Creating URL Overrides to Open a Connection

Having lots of SSH keys loaded in KeeAgent can be a problem for many servers. To work around this, many ssh programs allow you to specify an identity file when connecting so that it knows which key to use instead of having to try all the keys that are loaded.

Since SSH keys in KeeAgent are usually saved as attachments embedded in the database, there is an option in the Entry Settings to save the key to an actual file on disk when the key is loaded in KeeAgent.

Screenshot of Private Key File Location with "Save attachments to temporary file when key is loaded" checked

Once you have selected this option, there will be two placeholders available for use in KeePass.

  • {KEEAGENT:KEYFILEPATH} returns the full path. e.g. C:\path\to\keyfile.ppk

  • {KEEAGENT:IDENTFILEOPT} returns the identity file command line option that is used by both PuTTY.exe and ssh. e.g. -i "C:\path\to\keyfile.ppk"

You can use these placeholders to create URL overrides. Global overrides are at Tools > Options > Integration (tab) > URL Scheme Overrides… or they can be specified per-entry on the Properties tab of Entry Settings.

Note

The placeholders also work with the External File location in addition to attachments.

Example:

Open an ssh connection using PuTTY with the username and host specified in the database entry. The entry must have the Username and URL fields filled out for this to work.

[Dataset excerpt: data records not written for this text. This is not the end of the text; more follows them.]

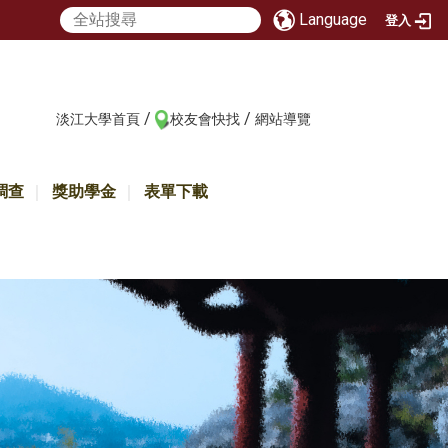
Language
登入
/
/
:::
淡江大學首頁
校友會快找
網站導覽
調查
獎助學金
表單下載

cmd://"C:\Program Files (x86)\PuTTY\PuTTY.exe" -ssh {USERNAME}@{URL:RMVSCM} {KEEAGENT:IDENTFILEOPT}

Tip

Read more about the PuTTY command line here. For example, the -load option is useful to load a saved session associated with the key.

Using KeeAgent on Windows

Client mode with Pageant

KeeAgent (in Agent Mode) is designed to work much like ssh-agent on Linux/BSD/etc… Pageant is very similar, but there are some notable differences. Because of the more limited features of Pageant, it is recommended to run in Agent mode on Windows instead of using Pageant. However, if you have a good reason to run KeeAgent in Client Mode along with Pageant, here are some things to be aware of:

  • Pageant does not support locking.

  • Pageant does not support constraints.

  • Pageant does not support ECDSA or Ed25519 keys (except in the development version).

Cygwin and MSYS

KeeAgent can natively communicate with ssh programs running in Cygwin and MSYS. It is enabled in the Global Options dialog.

There are two implementations of sockets that are found in the various versions of Cygwin and MSYS. MSYS is really just a fork of Cygwin, so it depends on which fork the code is based on. So, unless you are using msysGit, try the “Cygwin socket file” first and if that does not work, try the “msysGit socket file”. In some cases, you may need both enabled to support multiple versions of Cygwin/MSYS.

Windows OpenSSH

Although recent versions of Windows ship with OpenSSH out of the box, the included version is quite out of date. Consider installing the latest version with winget or choco instead or get them straight from the source from the GitHub releases page.

These tools are compatible with KeeAgent when Enable agent for Windows OpenSSH is selected in the Global Options.

Windows Subsystem for Linux (WSL)

KeeAgent can be used with WSL.

For WSL1, simply select Create WSL1 compatible socket file in the Global Options and set the SSH_AUTH_SOCK environment variable in your WSL1 shell to match.

For WSL2, the environment is more isolated from Windows, so it is not possible to use the WSL1 socket. Instead, you can use the Windows OpenSSH programs from inside a WSL2 shell by running ssh.exe instead of ssh.

Tip

You can make a bash alias or symlink to make ssh an alias for ssh.exe. For example:

sudo ln -s $(which ssh.exe) /usr/local/bin/

Alternately, there are a number of 3rd party solutions for providing a socket bridge to connect programs inside of WSL2 to an external SSH agent.